Omega-3 is one of several supplements with credible evidence for migraine prevention, but it’s not necessarily the strongest option on its own.

  • Magnesium has a broader evidence base. Oral magnesium significantly reduces both the frequency and intensity of migraine attacks, and it appears to enhance the effectiveness of prescription preventives when used in combination. It also works for acute relief: intravenous magnesium can ease an active migraine within 15 minutes to 24 hours.
  • Coenzyme Q10 at 100 to 400 mg daily for three months has reduced the severity, duration, and frequency of migraines in multiple trials. It appears to work by lowering inflammatory markers, including CGRP, the same neuropeptide influenced by omega-3.
  • Riboflavin (vitamin B2) is also supported by evidence for migraine prevention, though it works through a different mechanism related to cellular energy production.

Some trials have found that combining omega-3 with other compounds produces better results than omega-3 alone. One study pairing omega-3 with curcumin (the active compound in turmeric) found significant reductions in headache frequency, severity, and duration beyond what either supplement achieved individually.

Getting the Most From Omega-3

The trials showing the best results used a two-pronged strategy: increasing omega-3 intake while simultaneously cutting back on omega-6 fats. In practice, that means eating more fatty fish (salmon, mackerel, sardines, anchovies) while reducing cooking oils like soybean, corn, and sunflower oil, along with the processed and fried foods made with them. The NIH dietary trial that achieved 2.1 fewer headache days per month used this combined approach rather than just adding a supplement on top of an unchanged diet.
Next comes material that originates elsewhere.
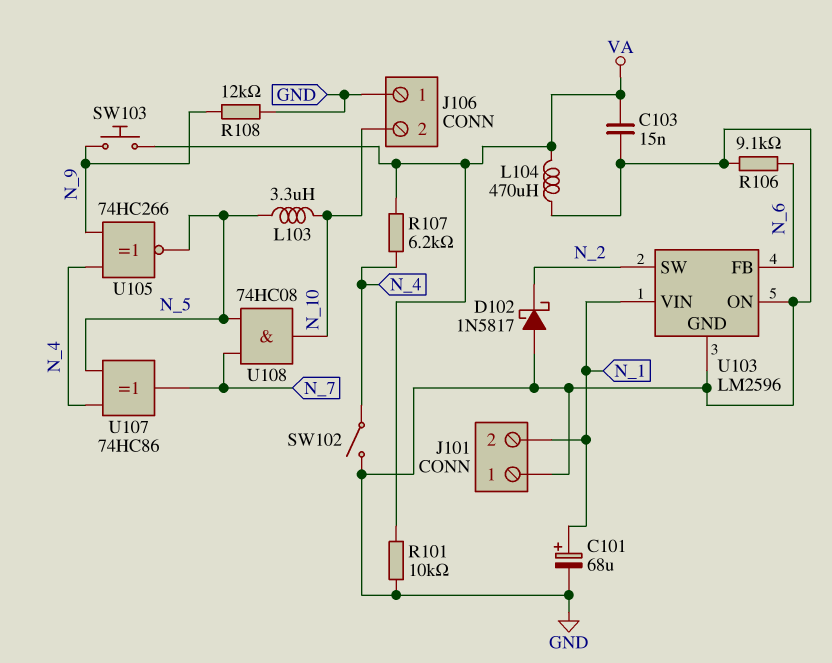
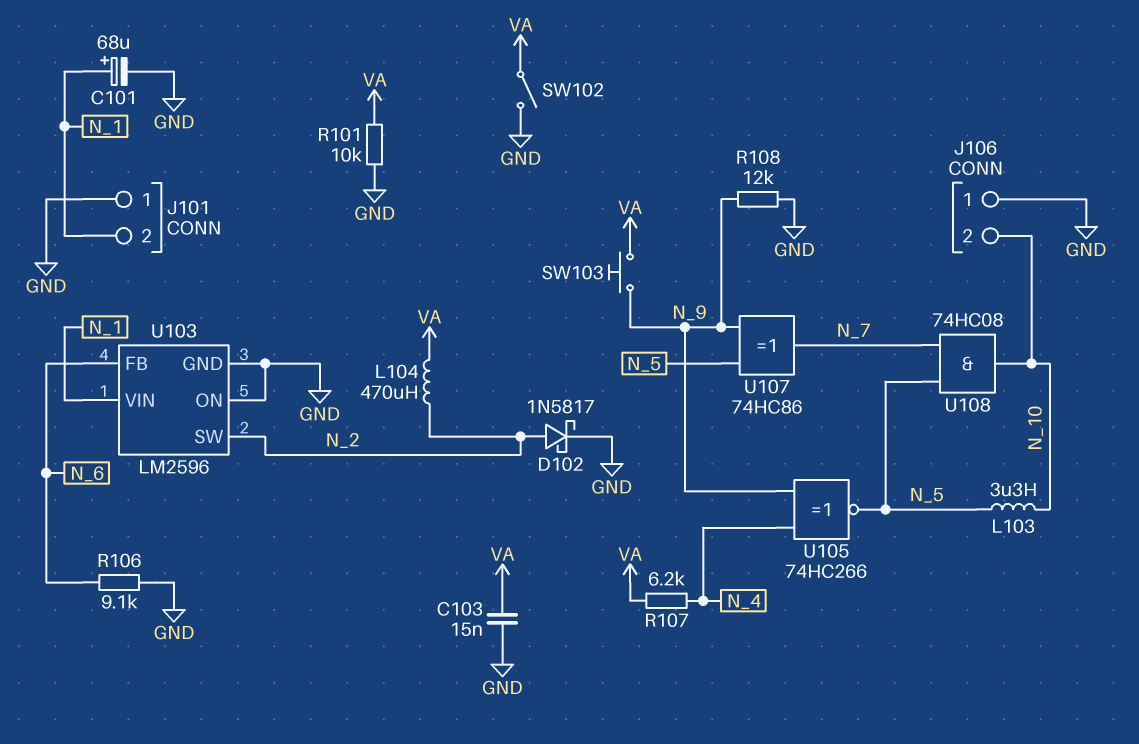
D102: schottky 1N5817 (A GND, K N_2) -> schottky 1N5817 (A N_2, K GND)
L104: 470uH (GND, VA) -> 470uH (N_2, VA)
SW102: switch (GND, N_4) -> switch (GND, VA)
U107: XOR 74HC86 (in N_4, in N_5, out N_7) -> XOR 74HC86 (in N_5, in N_9, out N_7)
Trial dosages varied widely, from 180 mg to 6 grams per day of fish oil. Higher doses weren’t always more effective, and one network meta-analysis suggested that high-dose omega-3 performed favorably compared to standard pharmaceutical options for migraine prevention. If you prefer supplements over dietary changes, look for products that list the actual EPA and DHA content rather than just total fish oil, since those are the active components your body converts into anti-inflammatory mediators.

Side Effects and Cautions

Fish oil supplements are well tolerated by most people. The common complaints are minor: fishy aftertaste, bad breath, heartburn, nausea, or loose stools. Taking capsules with meals and storing them in the freezer (which slows the release in your stomach) can reduce the fishy burps.

The more meaningful concern is bleeding risk. High-dose fish oil has a mild blood-thinning effect, and combining it with anticoagulant medications or other blood thinners could increase the chance of excessive bleeding. If you take blood-thinning medications, this is a combination worth discussing with your doctor before starting supplementation.